- _Task to complete_
Rewrite the lines of the data from the line with "後継者のいない会社を買う方法｜個人が知るべき" through the line with "Наши дилеры", both included, with "изделий" replaced by "товаров" and nothing else changed. Leave the pictures out.

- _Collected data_
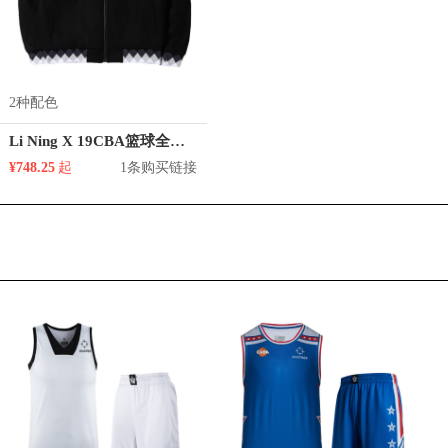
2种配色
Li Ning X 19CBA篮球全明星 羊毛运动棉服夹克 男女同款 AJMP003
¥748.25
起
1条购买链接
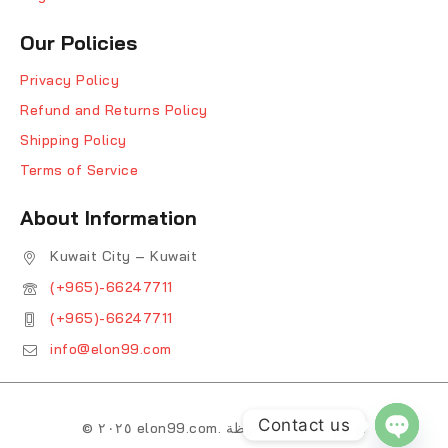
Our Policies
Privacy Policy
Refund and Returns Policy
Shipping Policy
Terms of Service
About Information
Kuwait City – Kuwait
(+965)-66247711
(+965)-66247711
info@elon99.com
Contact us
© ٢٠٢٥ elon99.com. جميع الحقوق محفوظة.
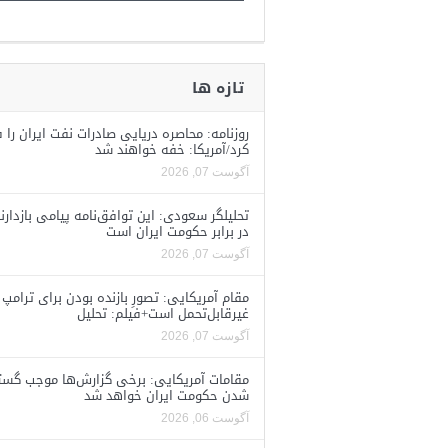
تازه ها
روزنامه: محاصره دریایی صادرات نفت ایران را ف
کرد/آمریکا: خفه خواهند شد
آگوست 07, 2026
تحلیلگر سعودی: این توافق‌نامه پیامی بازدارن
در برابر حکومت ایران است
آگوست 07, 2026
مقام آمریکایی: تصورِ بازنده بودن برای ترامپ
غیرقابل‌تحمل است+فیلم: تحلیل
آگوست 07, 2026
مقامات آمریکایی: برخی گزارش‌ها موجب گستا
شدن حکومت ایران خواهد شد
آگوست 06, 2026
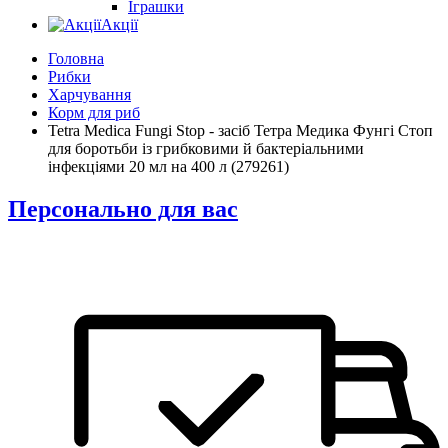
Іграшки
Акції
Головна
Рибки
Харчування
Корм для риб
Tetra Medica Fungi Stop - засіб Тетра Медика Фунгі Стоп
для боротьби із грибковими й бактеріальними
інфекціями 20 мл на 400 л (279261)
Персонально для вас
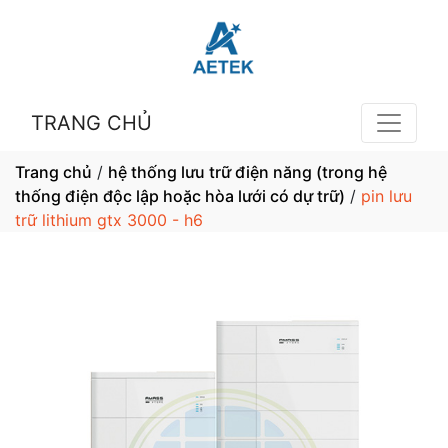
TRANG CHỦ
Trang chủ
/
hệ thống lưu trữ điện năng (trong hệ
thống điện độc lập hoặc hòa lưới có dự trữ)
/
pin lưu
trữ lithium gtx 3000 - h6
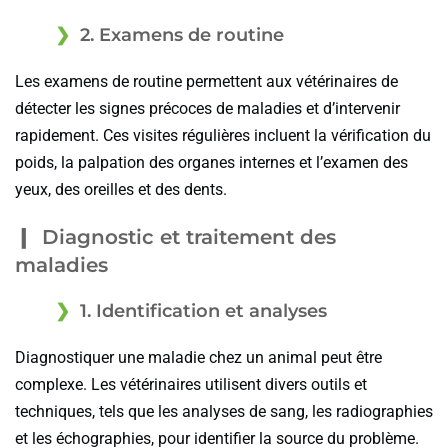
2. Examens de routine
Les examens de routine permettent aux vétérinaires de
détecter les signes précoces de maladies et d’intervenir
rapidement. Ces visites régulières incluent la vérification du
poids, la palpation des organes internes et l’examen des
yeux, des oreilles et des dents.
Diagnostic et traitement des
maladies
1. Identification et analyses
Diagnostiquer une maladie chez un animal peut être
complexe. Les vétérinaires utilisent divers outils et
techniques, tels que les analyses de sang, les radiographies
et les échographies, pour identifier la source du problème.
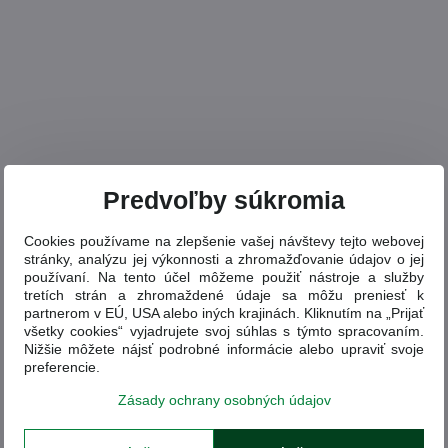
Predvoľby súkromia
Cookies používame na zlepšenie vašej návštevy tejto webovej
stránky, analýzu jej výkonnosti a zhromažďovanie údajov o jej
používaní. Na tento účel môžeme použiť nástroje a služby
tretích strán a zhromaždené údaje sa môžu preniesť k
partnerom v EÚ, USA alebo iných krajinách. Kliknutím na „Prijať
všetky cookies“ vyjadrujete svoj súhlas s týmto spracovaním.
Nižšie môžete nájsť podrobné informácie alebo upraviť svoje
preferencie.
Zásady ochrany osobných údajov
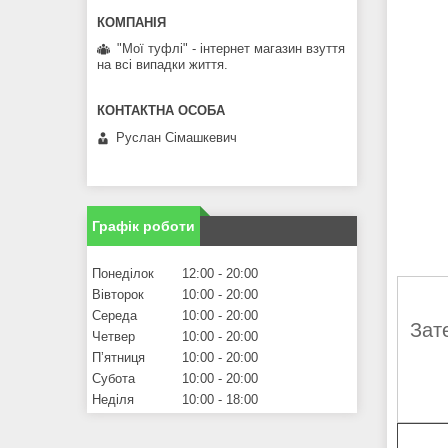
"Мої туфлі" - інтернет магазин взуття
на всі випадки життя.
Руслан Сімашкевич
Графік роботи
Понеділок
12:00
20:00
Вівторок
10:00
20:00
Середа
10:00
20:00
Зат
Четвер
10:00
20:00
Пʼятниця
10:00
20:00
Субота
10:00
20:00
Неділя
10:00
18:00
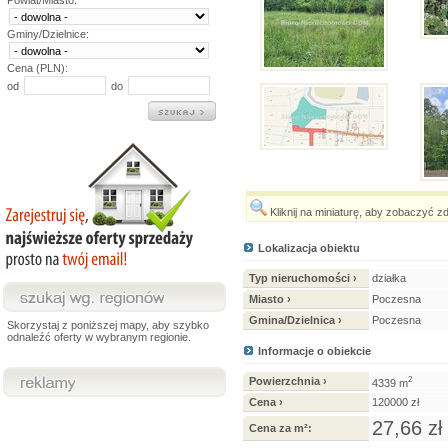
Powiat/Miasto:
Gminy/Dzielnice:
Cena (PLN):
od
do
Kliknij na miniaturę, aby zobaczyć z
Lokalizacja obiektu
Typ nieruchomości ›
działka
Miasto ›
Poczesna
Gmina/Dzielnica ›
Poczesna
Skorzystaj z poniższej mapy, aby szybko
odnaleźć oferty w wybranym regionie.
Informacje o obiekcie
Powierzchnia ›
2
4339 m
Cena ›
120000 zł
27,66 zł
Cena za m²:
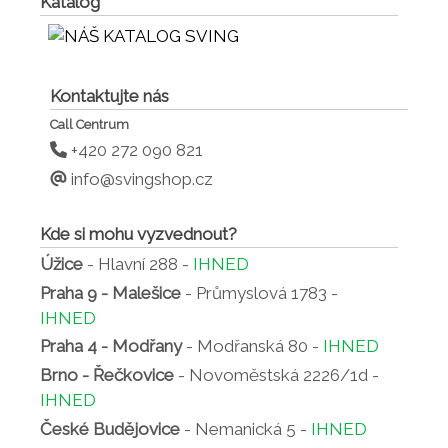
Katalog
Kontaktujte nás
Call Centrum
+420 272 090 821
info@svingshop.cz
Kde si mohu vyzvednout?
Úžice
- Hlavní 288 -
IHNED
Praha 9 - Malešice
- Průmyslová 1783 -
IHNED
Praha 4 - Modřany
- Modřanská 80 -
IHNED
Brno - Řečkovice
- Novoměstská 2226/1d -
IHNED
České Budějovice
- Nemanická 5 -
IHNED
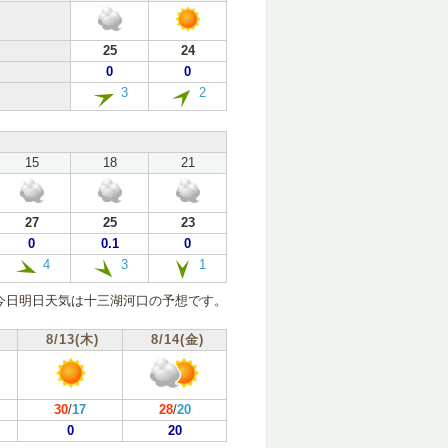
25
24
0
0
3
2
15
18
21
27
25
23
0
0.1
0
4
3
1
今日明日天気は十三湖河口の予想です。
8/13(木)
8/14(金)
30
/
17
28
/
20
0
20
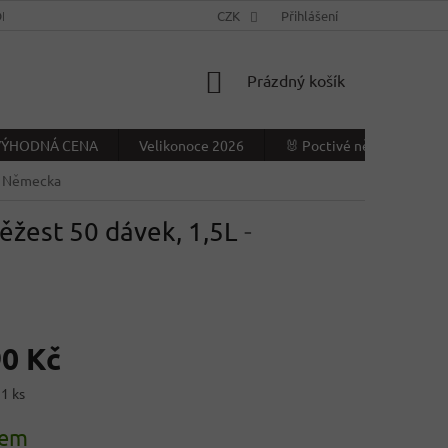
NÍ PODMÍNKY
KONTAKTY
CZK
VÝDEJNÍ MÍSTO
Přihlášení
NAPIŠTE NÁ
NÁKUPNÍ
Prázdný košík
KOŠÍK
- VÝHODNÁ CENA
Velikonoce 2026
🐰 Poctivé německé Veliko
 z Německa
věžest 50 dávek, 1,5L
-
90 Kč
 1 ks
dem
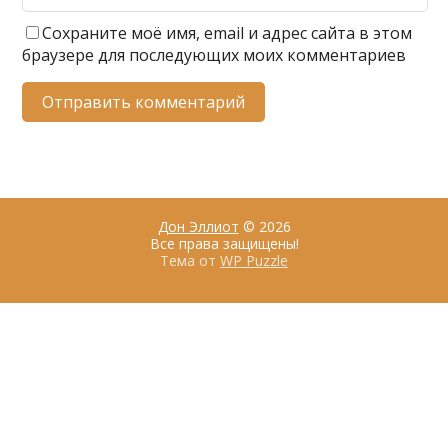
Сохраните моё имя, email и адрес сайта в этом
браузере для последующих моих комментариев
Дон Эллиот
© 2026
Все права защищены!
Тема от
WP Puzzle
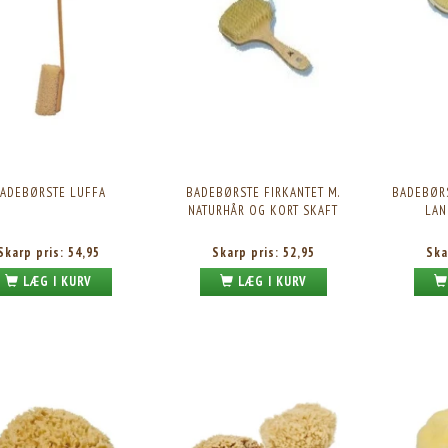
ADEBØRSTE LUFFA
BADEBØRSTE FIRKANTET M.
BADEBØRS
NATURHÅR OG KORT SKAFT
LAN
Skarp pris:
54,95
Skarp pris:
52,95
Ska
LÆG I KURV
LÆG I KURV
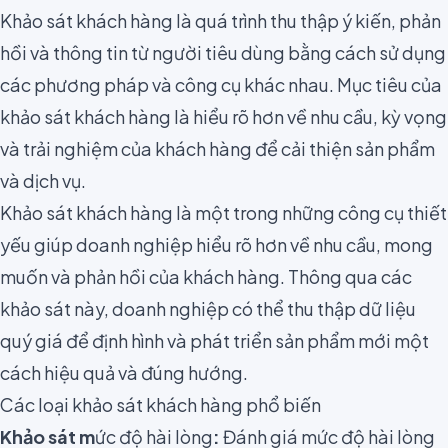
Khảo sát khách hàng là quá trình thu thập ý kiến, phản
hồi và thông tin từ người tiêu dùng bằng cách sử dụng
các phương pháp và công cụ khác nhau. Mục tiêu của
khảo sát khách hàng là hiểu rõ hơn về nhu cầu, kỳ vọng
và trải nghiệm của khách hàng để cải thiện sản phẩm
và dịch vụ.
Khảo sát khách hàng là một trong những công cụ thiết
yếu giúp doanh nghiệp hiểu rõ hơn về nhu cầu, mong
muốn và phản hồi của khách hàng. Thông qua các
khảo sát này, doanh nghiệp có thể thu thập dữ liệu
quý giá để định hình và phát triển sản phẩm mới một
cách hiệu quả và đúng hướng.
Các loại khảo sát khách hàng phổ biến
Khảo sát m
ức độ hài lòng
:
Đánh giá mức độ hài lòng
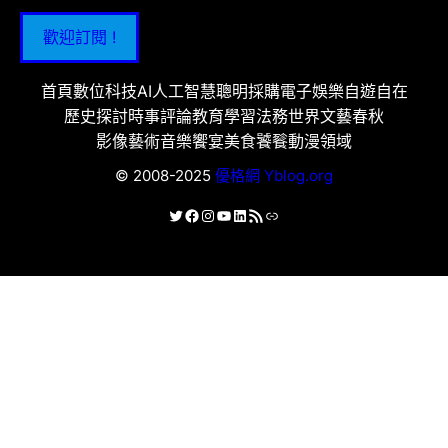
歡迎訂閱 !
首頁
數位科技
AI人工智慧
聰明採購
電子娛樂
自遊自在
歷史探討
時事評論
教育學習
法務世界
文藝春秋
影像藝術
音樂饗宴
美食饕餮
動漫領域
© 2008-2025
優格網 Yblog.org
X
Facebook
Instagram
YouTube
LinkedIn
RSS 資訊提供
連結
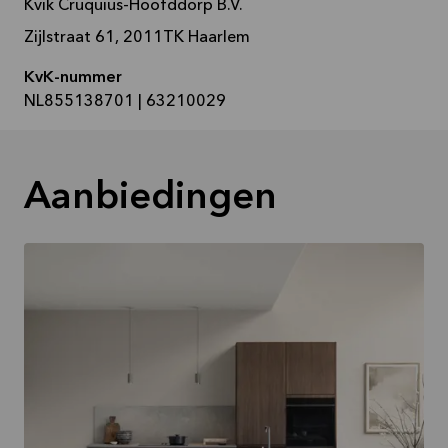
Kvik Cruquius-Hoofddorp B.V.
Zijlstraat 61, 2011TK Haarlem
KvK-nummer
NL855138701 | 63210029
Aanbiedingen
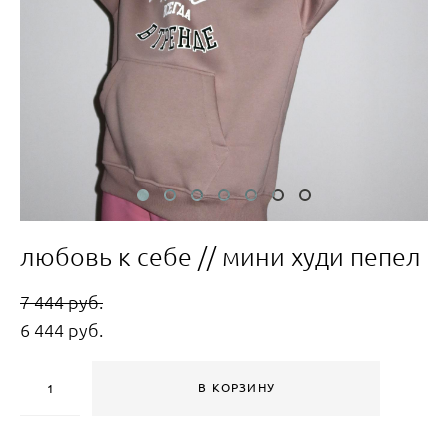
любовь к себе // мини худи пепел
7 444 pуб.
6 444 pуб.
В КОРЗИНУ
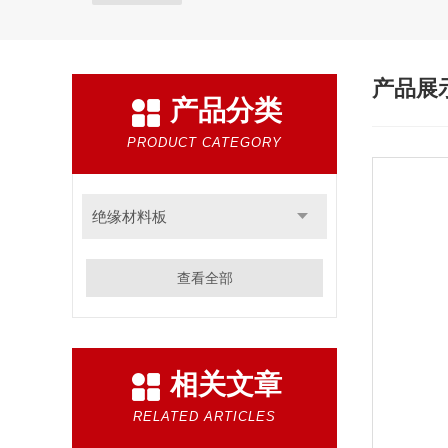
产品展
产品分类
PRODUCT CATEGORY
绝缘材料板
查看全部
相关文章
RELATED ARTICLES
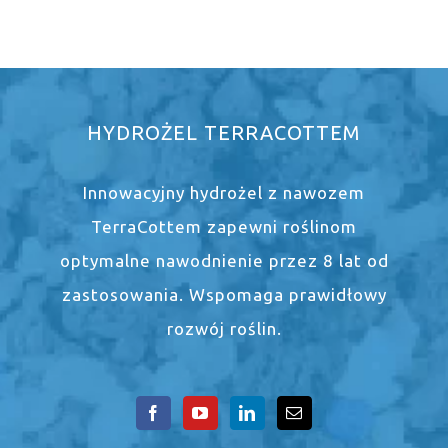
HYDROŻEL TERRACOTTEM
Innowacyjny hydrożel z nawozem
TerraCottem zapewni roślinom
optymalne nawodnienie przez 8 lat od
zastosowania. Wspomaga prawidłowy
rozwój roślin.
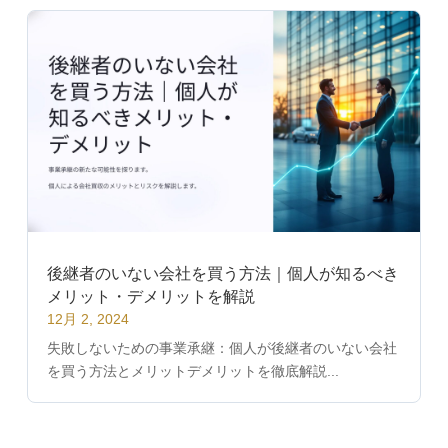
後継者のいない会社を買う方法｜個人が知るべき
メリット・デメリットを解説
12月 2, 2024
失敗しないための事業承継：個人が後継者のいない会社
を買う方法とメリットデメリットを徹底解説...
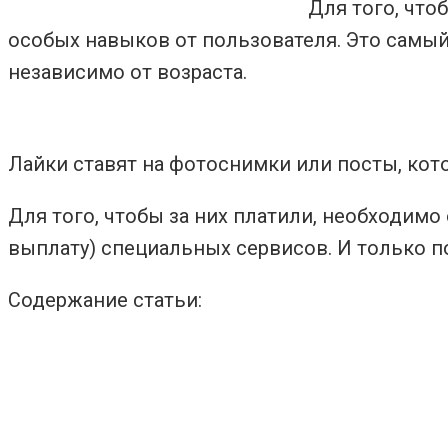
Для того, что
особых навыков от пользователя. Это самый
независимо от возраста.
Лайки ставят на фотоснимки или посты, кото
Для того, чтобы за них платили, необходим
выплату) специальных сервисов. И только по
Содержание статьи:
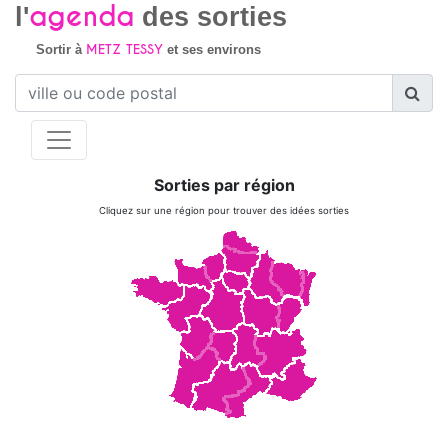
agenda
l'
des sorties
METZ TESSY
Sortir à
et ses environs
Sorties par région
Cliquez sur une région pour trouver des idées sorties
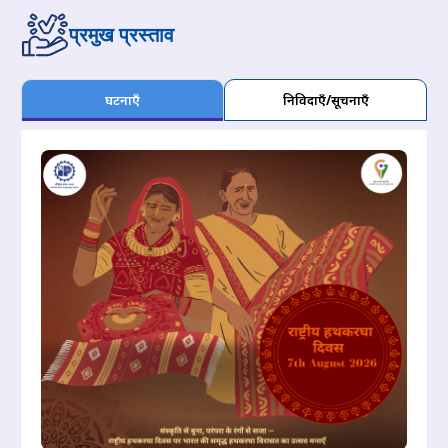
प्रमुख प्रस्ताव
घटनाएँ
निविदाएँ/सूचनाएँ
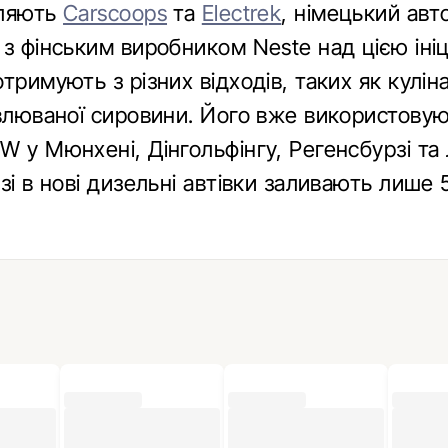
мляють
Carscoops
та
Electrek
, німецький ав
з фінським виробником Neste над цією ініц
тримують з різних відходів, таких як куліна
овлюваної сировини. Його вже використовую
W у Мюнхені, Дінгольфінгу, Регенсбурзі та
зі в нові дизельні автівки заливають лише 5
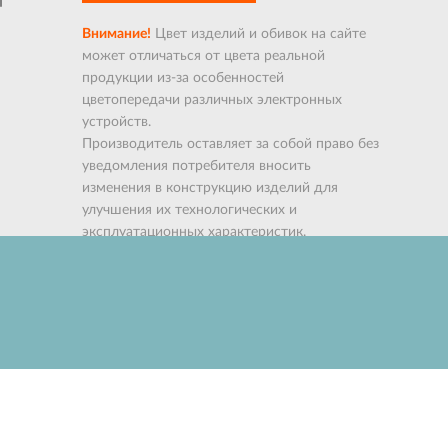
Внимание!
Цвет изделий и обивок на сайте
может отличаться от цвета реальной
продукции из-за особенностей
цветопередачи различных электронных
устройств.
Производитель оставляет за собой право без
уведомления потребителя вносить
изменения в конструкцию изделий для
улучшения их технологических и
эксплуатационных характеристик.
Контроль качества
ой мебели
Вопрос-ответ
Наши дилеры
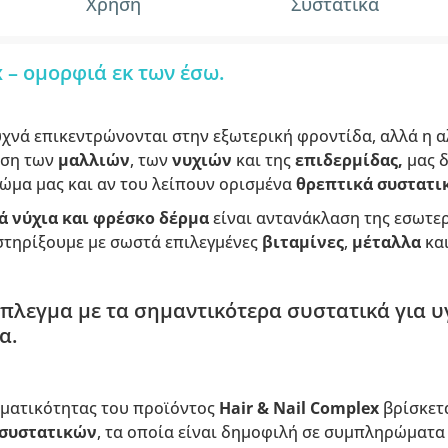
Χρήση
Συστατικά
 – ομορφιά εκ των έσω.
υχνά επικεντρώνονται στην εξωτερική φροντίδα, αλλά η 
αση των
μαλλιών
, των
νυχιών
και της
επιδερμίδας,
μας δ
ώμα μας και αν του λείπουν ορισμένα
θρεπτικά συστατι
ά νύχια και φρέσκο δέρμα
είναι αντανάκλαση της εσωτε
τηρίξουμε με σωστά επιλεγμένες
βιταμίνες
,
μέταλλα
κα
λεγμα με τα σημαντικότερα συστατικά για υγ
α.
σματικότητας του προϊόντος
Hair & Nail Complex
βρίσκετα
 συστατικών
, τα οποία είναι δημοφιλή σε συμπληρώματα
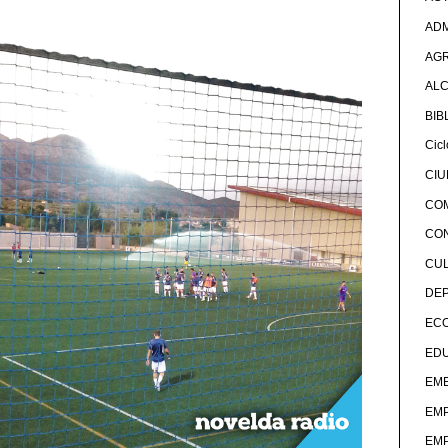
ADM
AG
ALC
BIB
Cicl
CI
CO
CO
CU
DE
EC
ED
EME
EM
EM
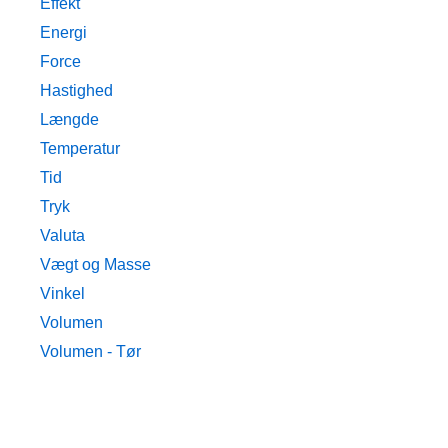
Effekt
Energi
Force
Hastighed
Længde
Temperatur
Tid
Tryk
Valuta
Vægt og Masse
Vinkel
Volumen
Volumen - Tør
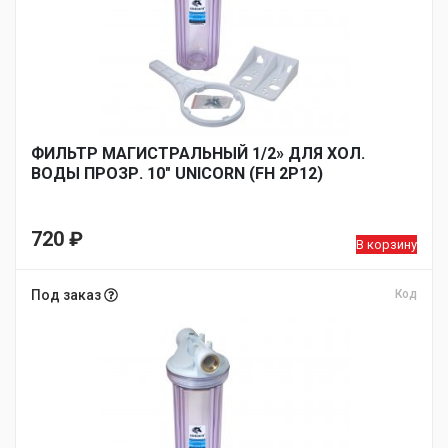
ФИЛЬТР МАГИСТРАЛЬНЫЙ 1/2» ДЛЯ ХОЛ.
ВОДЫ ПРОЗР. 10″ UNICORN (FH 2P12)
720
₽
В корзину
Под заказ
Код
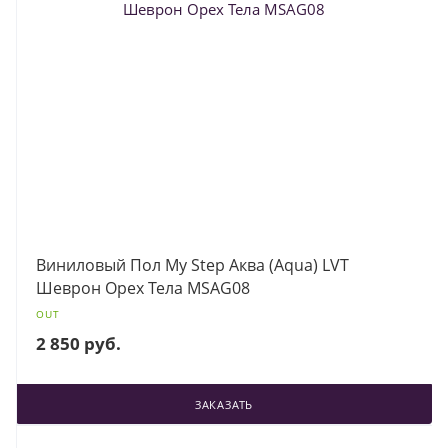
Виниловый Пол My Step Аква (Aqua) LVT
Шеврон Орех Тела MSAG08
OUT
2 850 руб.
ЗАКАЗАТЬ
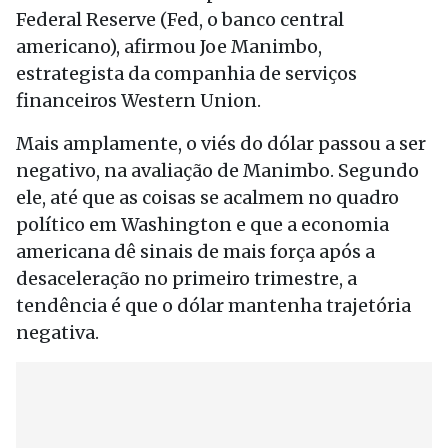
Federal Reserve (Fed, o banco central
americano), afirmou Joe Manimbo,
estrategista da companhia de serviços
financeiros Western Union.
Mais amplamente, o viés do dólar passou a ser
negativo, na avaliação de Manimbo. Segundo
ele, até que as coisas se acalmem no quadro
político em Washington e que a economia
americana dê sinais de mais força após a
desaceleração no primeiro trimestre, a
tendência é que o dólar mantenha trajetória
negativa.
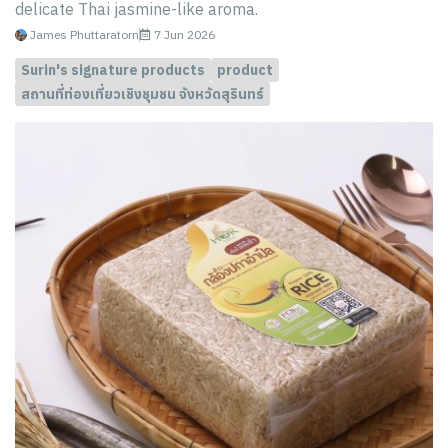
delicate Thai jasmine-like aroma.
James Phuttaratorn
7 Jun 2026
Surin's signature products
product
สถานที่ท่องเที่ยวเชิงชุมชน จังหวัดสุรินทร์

- _Written response_
後継者のいない会社を買う方法｜個人が知るべき
メリット・デメリットを解説
12月 2, 2024
失敗しないための事業承継：個人が後継者のいない会社
を買う方法とメリットデメリットを徹底解説...
Для того, что
особых навыков от пользователя. Это самый
независимо от возраста.
Лайки ставят на фотоснимки или посты, кото
Для того, чтобы за них платили, необходим
выплату) специальных сервисов. И только по
Содержание статьи:
agenda
l'
des sorties
METZ TESSY
Sortir à
et ses environs
Sorties par région
Cliquez sur une région pour trouver des idées sorties
प्रमुख प्रस्ताव
घटनाएँ
निविदाएँ/सूचनाएँ
мляють
Carscoops
та
Electrek
, німецький ав
з фінським виробником Neste над цією ініц
тримують з різних відходів, таких як куліна
овлюваної сировини. Його вже використовую
W у Мюнхені, Дінгольфінгу, Регенсбурзі та
зі в нові дизельні автівки заливають лише 5
Внимание!
Цвет товаров и обивок на сайте
может отличаться от цвета реальной
продукции из-за особенностей
цветопередачи различных электронных
устройств.
Производитель оставляет за собой право без
уведомления потребителя вносить
изменения в конструкцию товаров для
улучшения их технологических и
эксплуатационных характеристик.
Контроль качества
ой мебели
Вопрос-ответ
Наши дилеры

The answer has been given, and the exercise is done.